I feel as if I’m re-learning how to write. Or maybe finally learning how to write. Or maybe that’s what it is to be a writer–to cycle through the re-learning how to do this art for every project you have, every major life change, every significant emotional shift or growth or loss you experience.
When I began writing my memoir Terrible Daughter, about how I became estranged from my parents, I was married, had two dogs, lived in the heart of Boston, and spent most of the winter at a small apartment in Florida. In the years since then, I got divorced, my dog died, my ex kept the other dog–the loss of which I still feel keenly–had to leave my home in Boston, sold the Florida place, and moved to Maryland. And I earned an MFA.
I’ve done a great deal of work since then as a writer and editor. But this memoir has been slow going, mainly because of these major changes in my life, both necessary and devastating. I am not in the same emotional place as I was when I began this book. I’m not even in the same literal place.
________________ baby bunny interlude_______________

Can we just take a moment to admire this tiny baby bunny? Bunnies scamper all over the VCCA campus. I love them. They want me to go away. This tiny one was just hanging out around dusk, looking around, chewing on something. Cuteness!!

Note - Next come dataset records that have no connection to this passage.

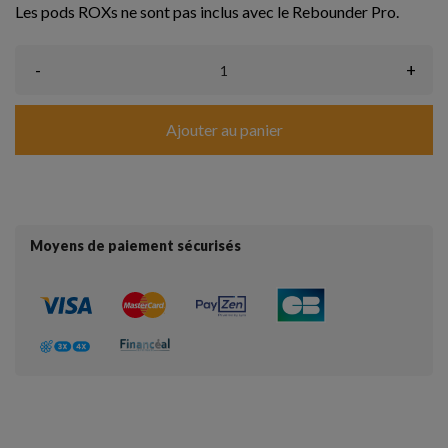
Les pods ROXs ne sont pas inclus avec le Rebounder Pro.
-
+
Ajouter au panier
Moyens de paiement sécurisés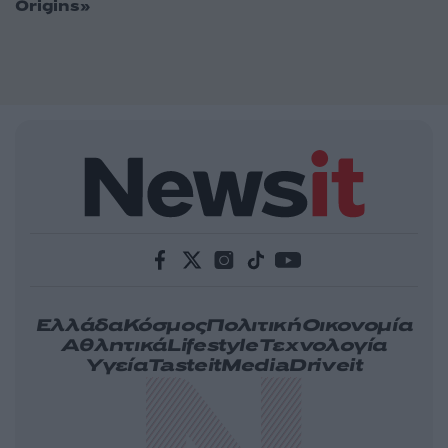
Origins»
Ελλάδα
Κόσμος
Πολιτική
Οικονομία
Αθλητικά
Lifestyle
Τεχνολογία
Υγεία
Tasteit
Media
Driveit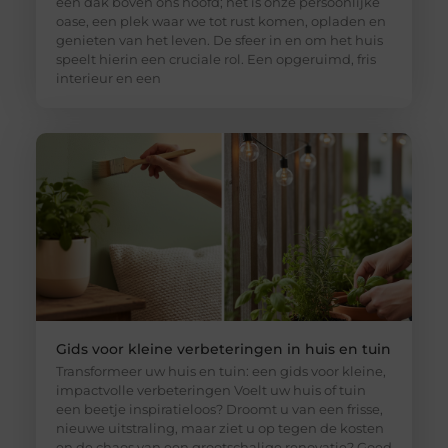
een dak boven ons hoofd; het is onze persoonlijke
oase, een plek waar we tot rust komen, opladen en
genieten van het leven. De sfeer in en om het huis
speelt hierin een cruciale rol. Een opgeruimd, fris
interieur en een
Gids voor kleine verbeteringen in huis en tuin
Transformeer uw huis en tuin: een gids voor kleine,
impactvolle verbeteringen Voelt uw huis of tuin
een beetje inspiratieloos? Droomt u van een frisse,
nieuwe uitstraling, maar ziet u op tegen de kosten
en de chaos van een grootschalige renovatie? Goed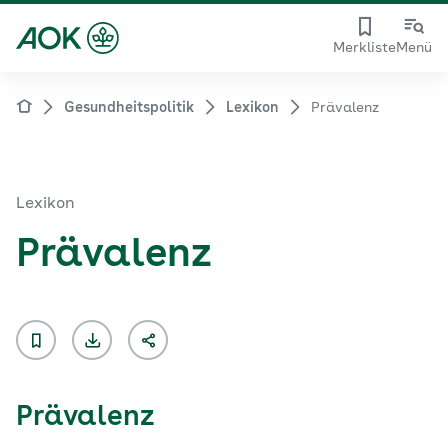
Merkliste
Menü
Gesundheitspolitik
Lexikon
Prävalenz
Lexikon
Prävalenz
Prävalenz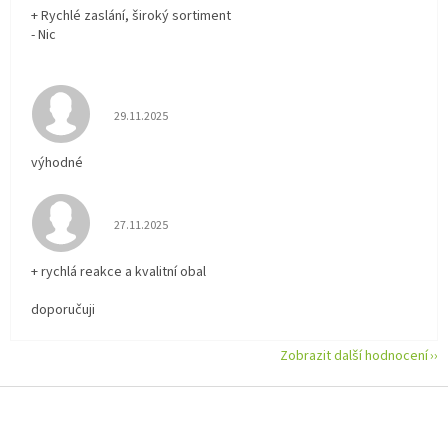
+ Rychlé zaslání, široký sortiment
- Nic
Hodnocení obchodu je 5 z 5 hvězdiček.
29.11.2025
výhodné
Hodnocení obchodu je 5 z 5 hvězdiček.
27.11.2025
+ rychlá reakce a kvalitní obal
doporučuji
Zobrazit další hodnocení
Z
á
p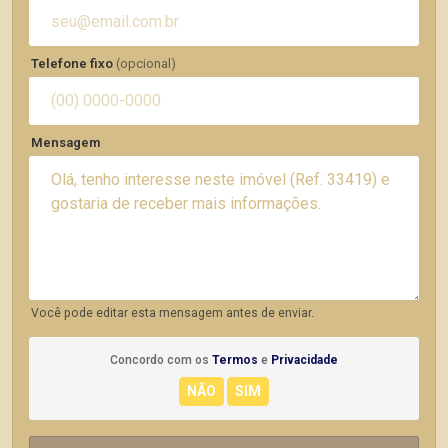
Telefone fixo
(opcional)
Mensagem
Você pode editar esta mensagem antes de enviar.
Concordo com os
Termos
e
Privacidade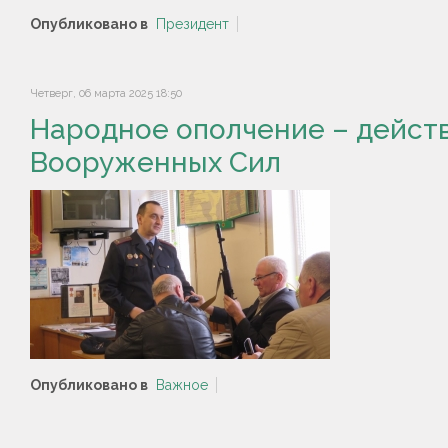
Опубликовано в
Президент
Четверг, 06 марта 2025 18:50
Народное ополчение – дейст
Вооруженных Сил
Опубликовано в
Важное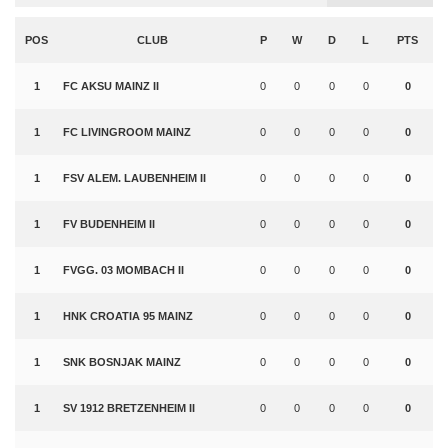
POS
CLUB
P
W
D
L
PTS
1
FC AKSU MAINZ II
0
0
0
0
0
1
FC LIVINGROOM MAINZ
0
0
0
0
0
1
FSV ALEM. LAUBENHEIM II
0
0
0
0
0
1
FV BUDENHEIM II
0
0
0
0
0
1
FVGG. 03 MOMBACH II
0
0
0
0
0
1
HNK CROATIA 95 MAINZ
0
0
0
0
0
1
SNK BOSNJAK MAINZ
0
0
0
0
0
1
SV 1912 BRETZENHEIM II
0
0
0
0
0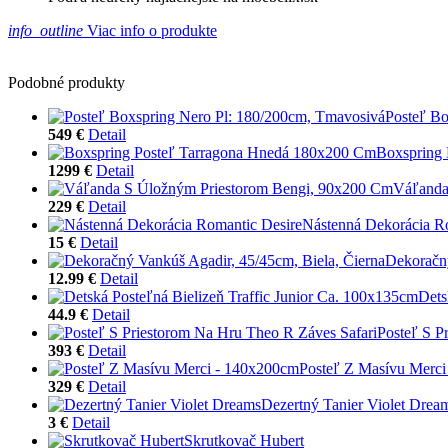
info_outline
Viac info o produkte
Podobné produkty
Posteľ Bo
549 €
Detail
Boxspring
1299 €
Detail
Váľanda
229 €
Detail
Nástenná Dekorácia R
15 €
Detail
Dekoračný
12.99 €
Detail
Dets
44.9 €
Detail
Posteľ S P
393 €
Detail
Posteľ Z Masívu Merc
329 €
Detail
Dezertný Tanier Violet Drea
3 €
Detail
Skrutkovač Hubert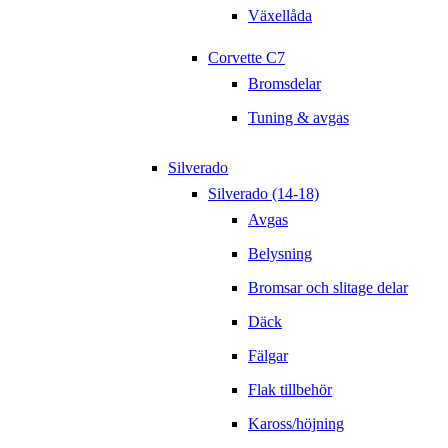
Växellåda
Corvette C7
Bromsdelar
Tuning & avgas
Silverado
Silverado (14-18)
Avgas
Belysning
Bromsar och slitage delar
Däck
Fälgar
Flak tillbehör
Kaross/höjning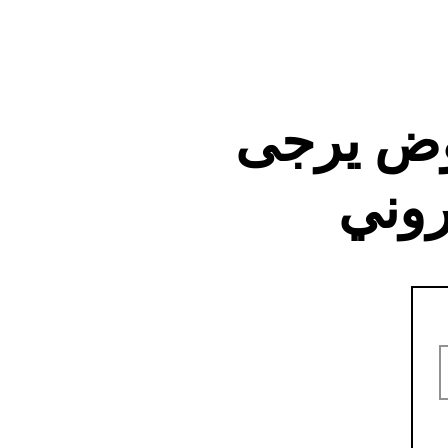
وض يرجى
روني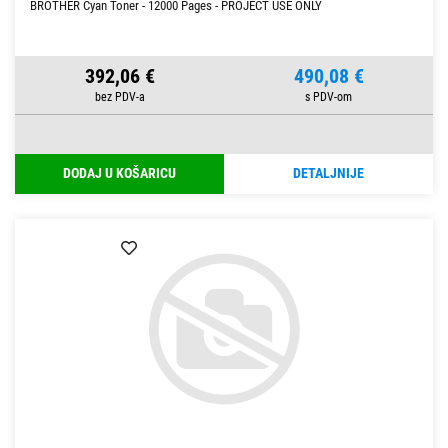
BROTHER Cyan Toner - 12000 Pages - PROJECT USE ONLY
392,06 €
490,08 €
DODAJ U KOŠARICU
DETALJNIJE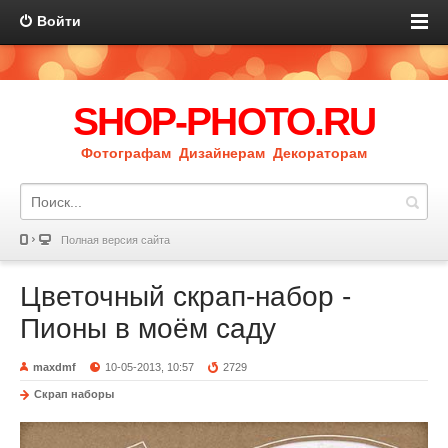
Войти
SHOP-PHOTO.RU
Фотографам Дизайнерам Декораторам
Полная версия сайта
Цветочный скрап-набор -
Пионы в моём саду
maxdmf
10-05-2013, 10:57
2729
Скрап наборы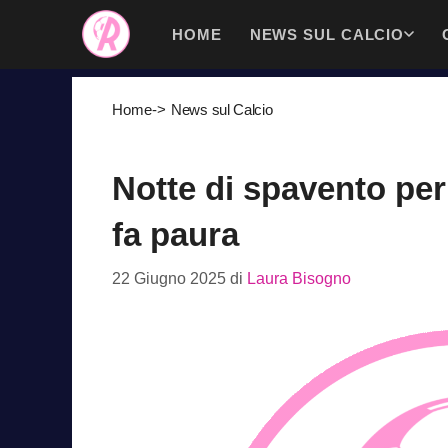
Vai
HOME
NEWS SUL CALCIO
al
contenuto
Home
->
News sul Calcio
Notte di spavento per
fa paura
22 Giugno 2025
di
Laura Bisogno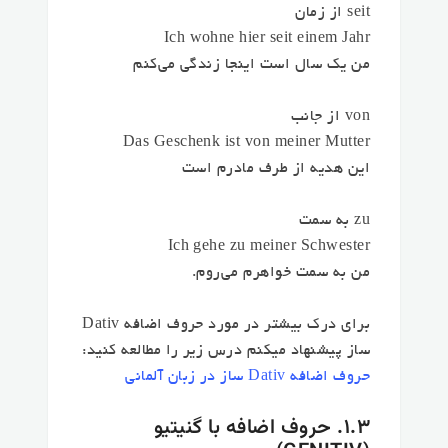
seit از زمان
Ich wohne hier seit einem Jahr
من یک سال است اینجا زندگی می‌کنم
von از جانب
Das Geschenk ist von meiner Mutter
این هدیه از طرف مادرم است
zu به سمت
Ich gehe zu meiner Schwester
من به سمت خواهرم می‌روم.
برای درک بیشتر در مورد حروف اضافه Dativ
ساز پیشنهاد میکنم درس زیر را مطالعه کنید:
حروف اضافه Dativ ساز در زبان آلمانی
۱.۳. حروف اضافه با گنیتیو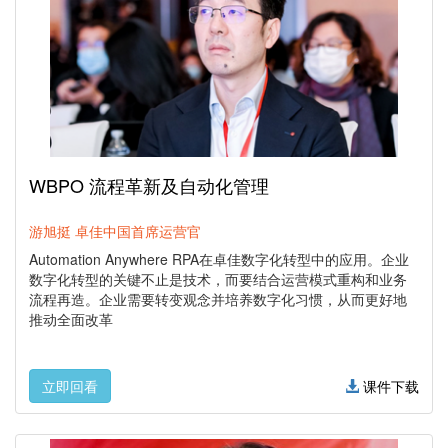
WBPO 流程革新及自动化管理
游旭挺 卓佳中国首席运营官
Automation Anywhere RPA在卓佳数字化转型中的应用。企业
数字化转型的关键不止是技术，而要结合运营模式重构和业务
流程再造。企业需要转变观念并培养数字化习惯，从而更好地
推动全面改革
立即回看
课件下载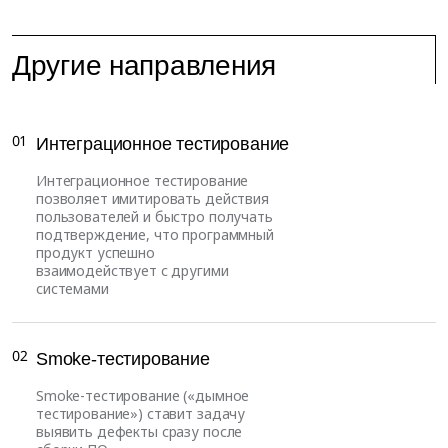
Другие направления
01
Интеграционное тестирование
Интеграционное тестирование
позволяет имитировать действия
пользователей и быстро получать
подтверждение, что программный
продукт успешно
взаимодействует с другими
системами
02
Smoke-тестирование
Smoke-тестирование («дымное
тестирование») ставит задачу
выявить дефекты сразу после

_____________________finis__________________
Now that I’m rewriting the draft for the second time, I’m finding I have to write more to get what the story needs. Not that the story needs to be longer, but I need to write the parts with which I’m struggling in meandering, messy, overwritten ways. I must let the act of writing itself reveal to me what the key memories and scenes are. Where the energy is. The life, the conflicts, the heart, the threads, the desire, the shame.
This is not my favorite way to write. I like to take my time and create drafts that are readable and capture something important. Writing to find what is important feels strange to me. I’m really, really uncomfortable with it. The perfectionist in me writhes and moans with the chaotic, mediocre language of messy drafting.
Yeah, I know all about the “shitty draft” (yuck) as Anne Lamott says, and the “vomit draft” (yuck) as Marion Roach Smith says. Check them out, they have great advice for writers. And they’re right and stuff! I just don’t want to do it. But I am doing it. And I need a different phrase. I don’t like those descriptors.
The chaotic draft? The nebulous draft? How about something liberating. The free draft maybe? The free-written draft? The point is to not worry about craft. It should feel liberating, I think. The free draft. That might do it for me.
Because language matters. I could “shit” or “vomit” out a draft (yuck sorry) but I’d rather just free the draft. Let it out! Spill it all onto the page in all its chaotic glory! Let the life of the language reveal itself rather than overthinking and forcing structure onto something that doesn’t yet know what it wants to be.
You guys, when I started writing this I had no idea what I was going to write about. My subconscious has my back, though. Something always comes out.